"Examining the role of aminoacyl-tRNA synthetases in Charcot-Marie-Tooth disease"
Aminoacyl-tRNA synthetases (ARSs) are ubiquitously expressed, essential enzymes that supply the translation machinery with tRNA bound to cognate amino acids. Mutations in glycyl- (GARS), tyrosyl-(YARS), alanyl-(AARS), and histidyl-tRNA synthetase (HARS) have been implicated in dominant Charcot-Marie-Tooth (CMT) disease, a class of late onset, neurodegenerative phenotypes characterized by impaired motor and sensory function in the distal extremities. The identified mutations in these four genes show impaired enzyme function in biochemical and yeast complementation assays, as well as dominant toxicity to axons when overexpressed in C. elegans. Currently, the molecular pathology of ARS mutations associated with CMT disease is unknown; however, multiple mechanisms have been proposed.

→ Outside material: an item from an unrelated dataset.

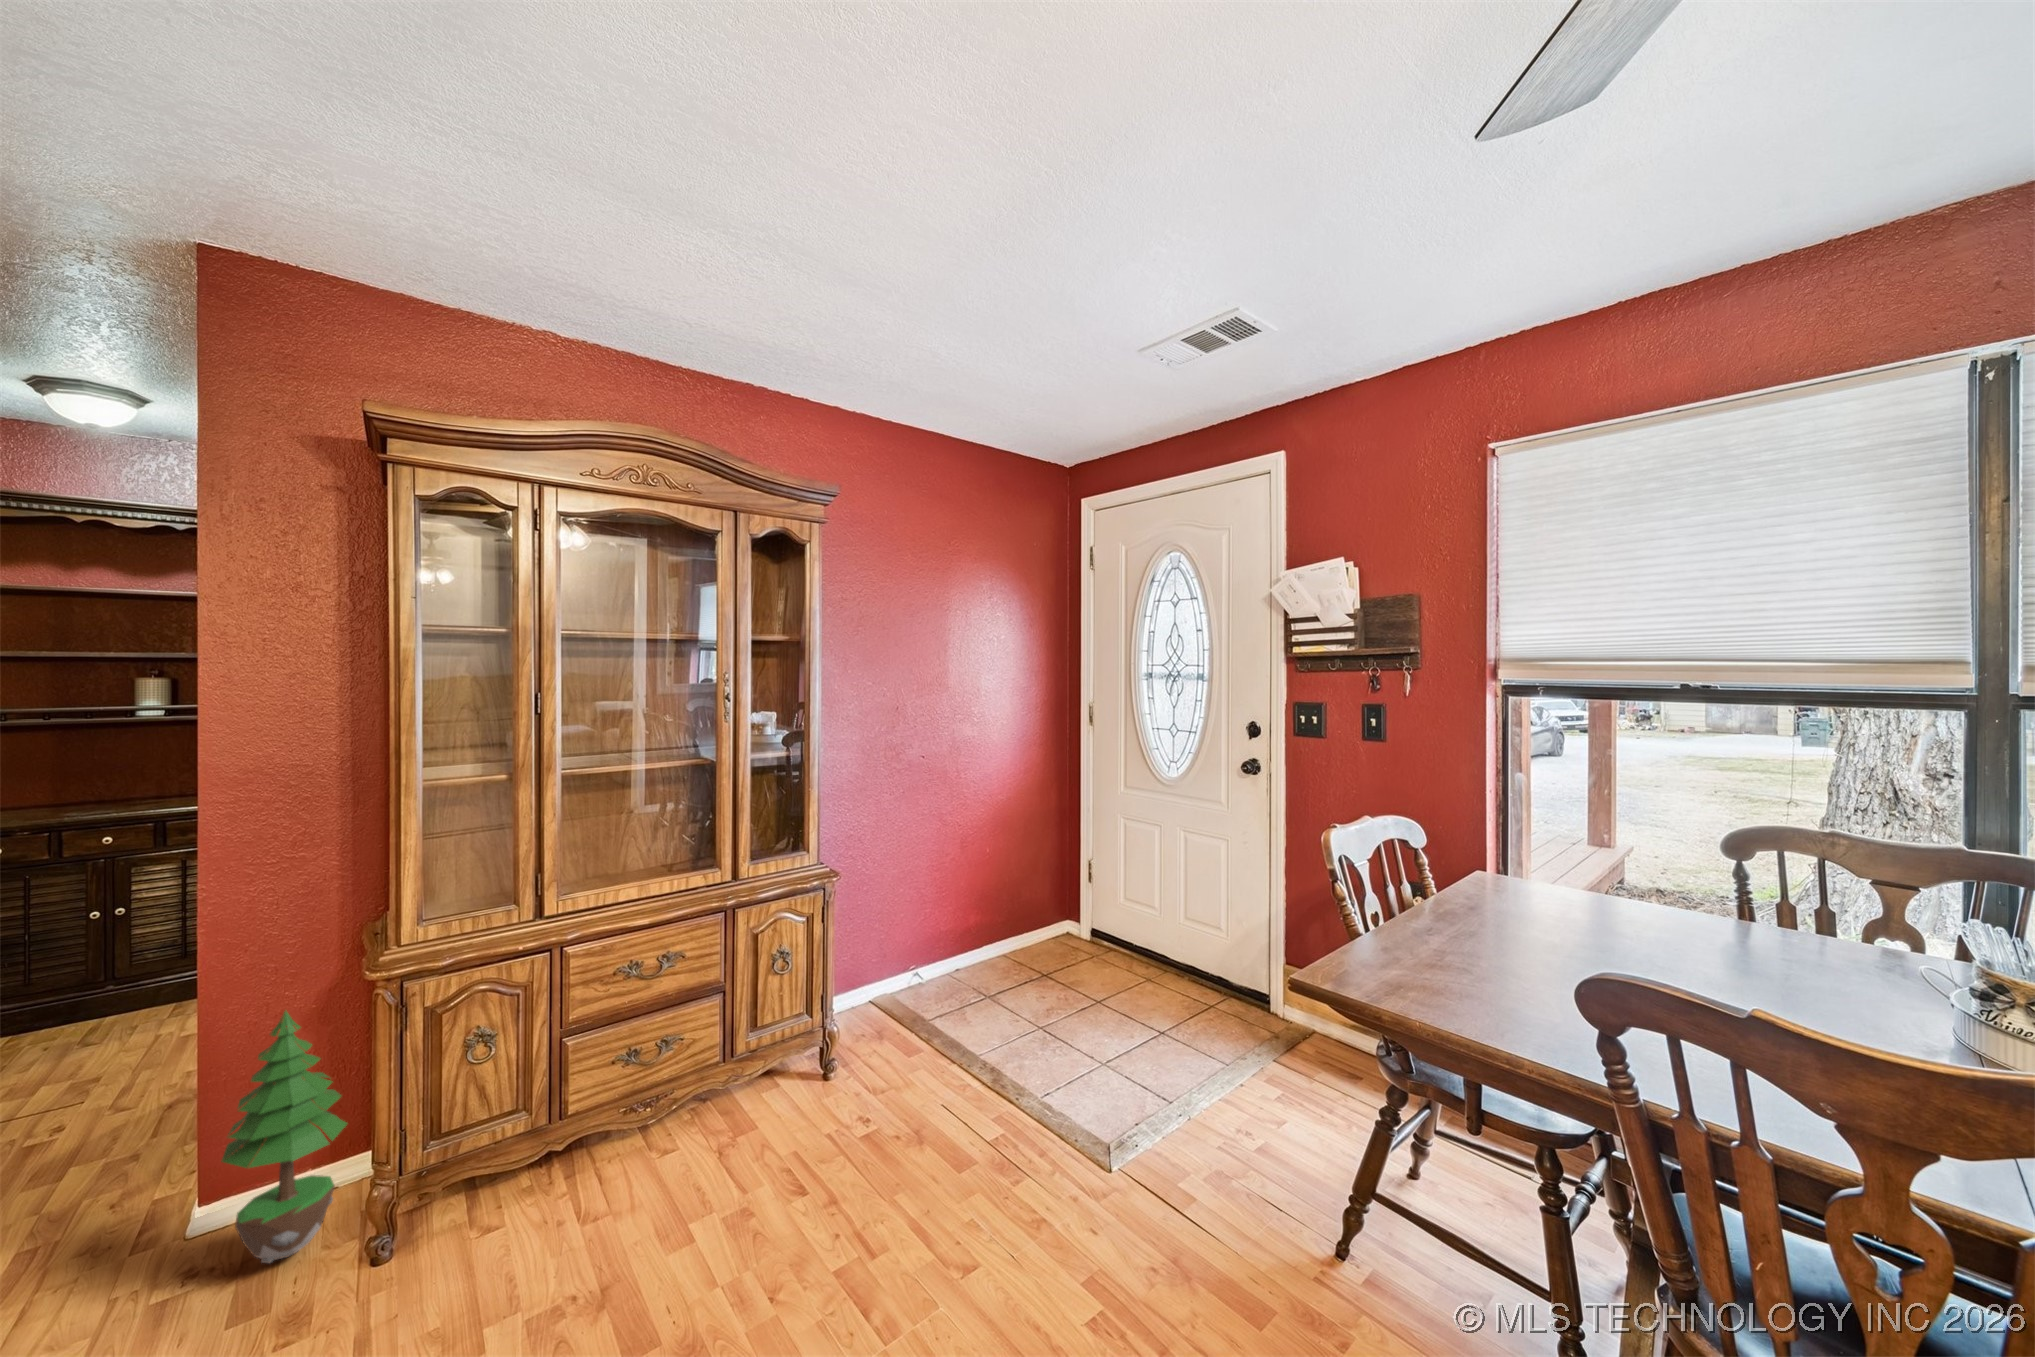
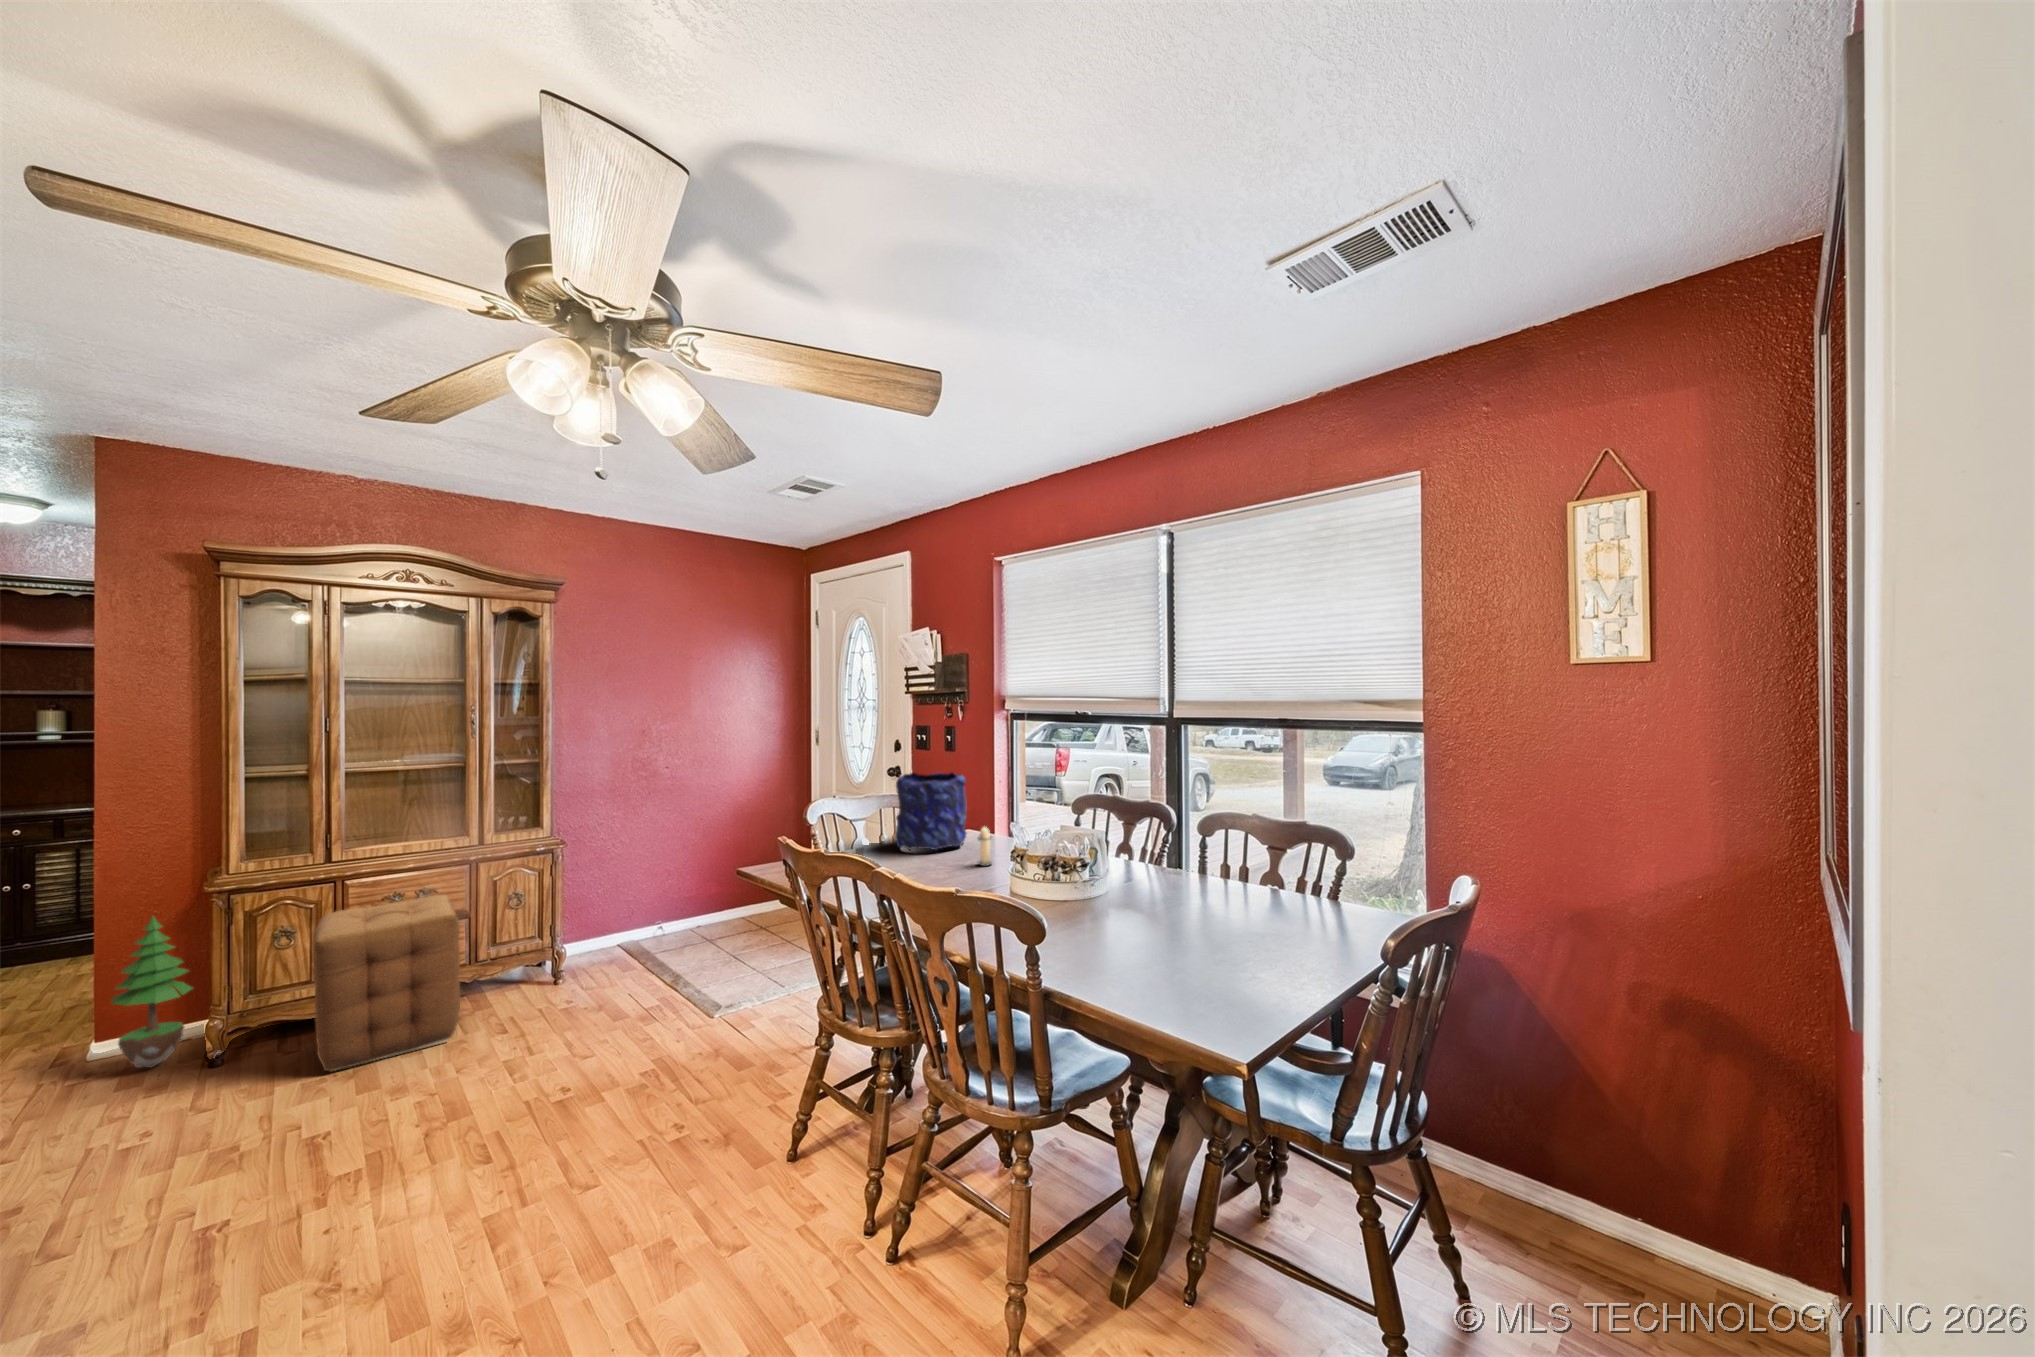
vase: none [1489,790,1645,939] -> present [895,772,966,850]
candle: none [1795,906,1853,992] -> present [978,827,992,866]
ottoman: none [531,964,746,1289] -> present [313,895,460,1071]

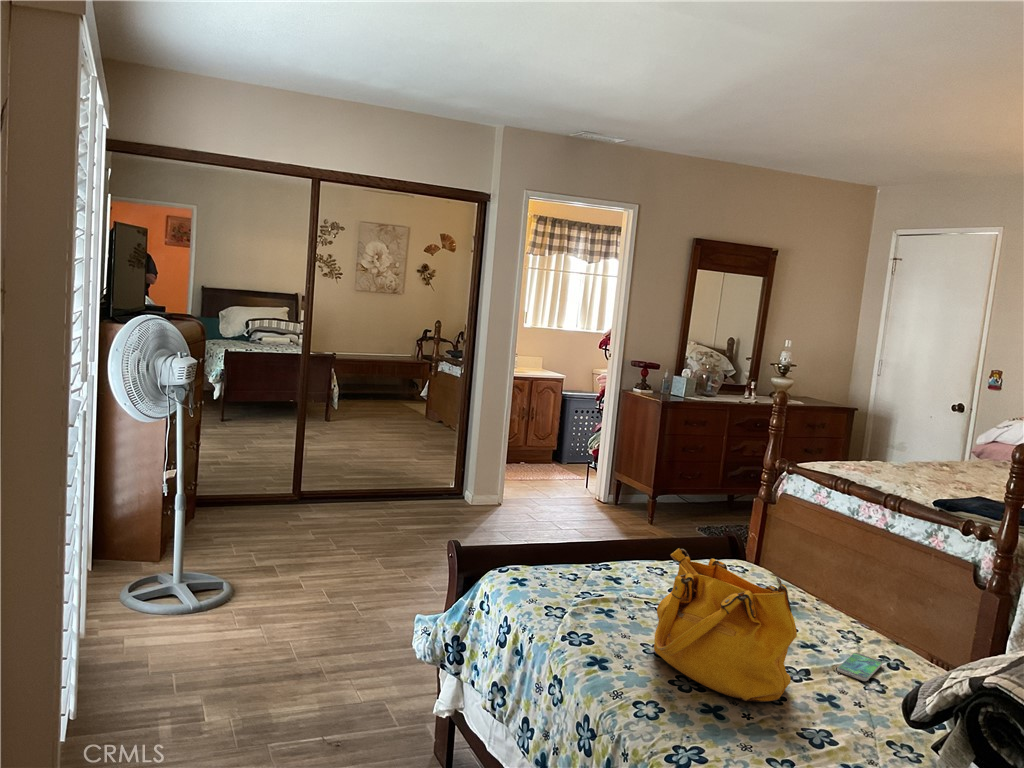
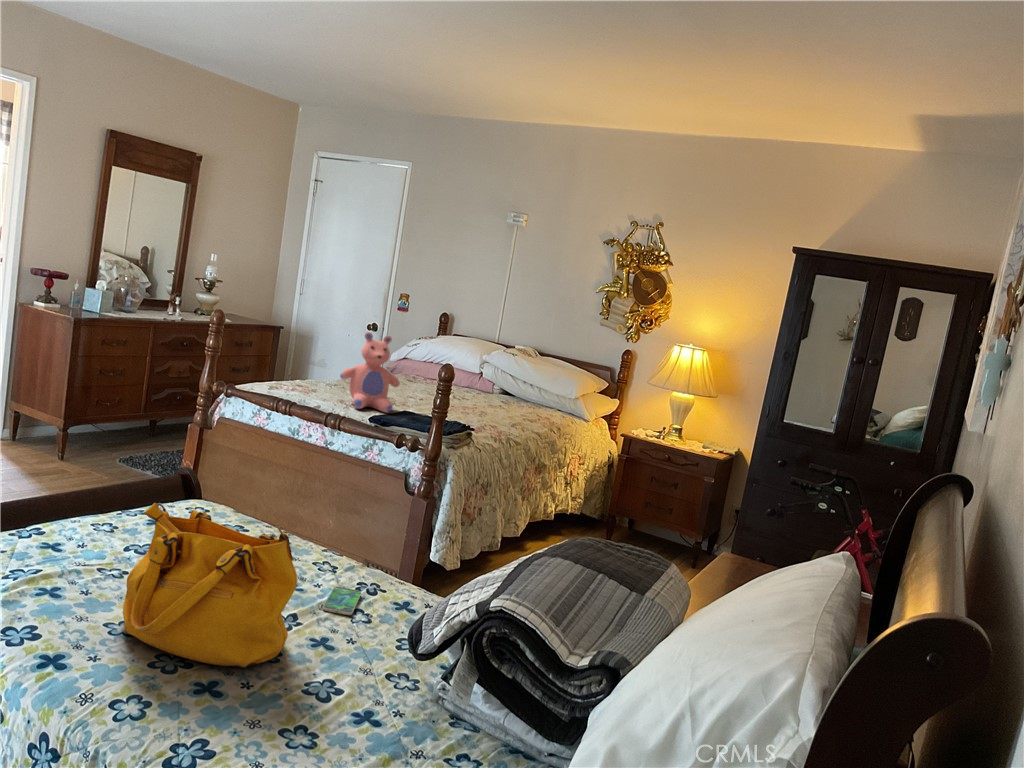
teddy bear: none [896,405,966,490] -> present [340,332,400,413]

Here, we present an overview of the two primary hypotheses for the molecular pathology of ARS-mediated CMT disease: a loss-of-function mechanism caused by antimorphic alleles, and a gain-of-function mechanism caused by neomorphic alleles. We also discuss a method of testing the loss-of-function hypothesis, our current progress, and our future strategies for understanding the cellular effects of ARS mutations and the role they play in human disease.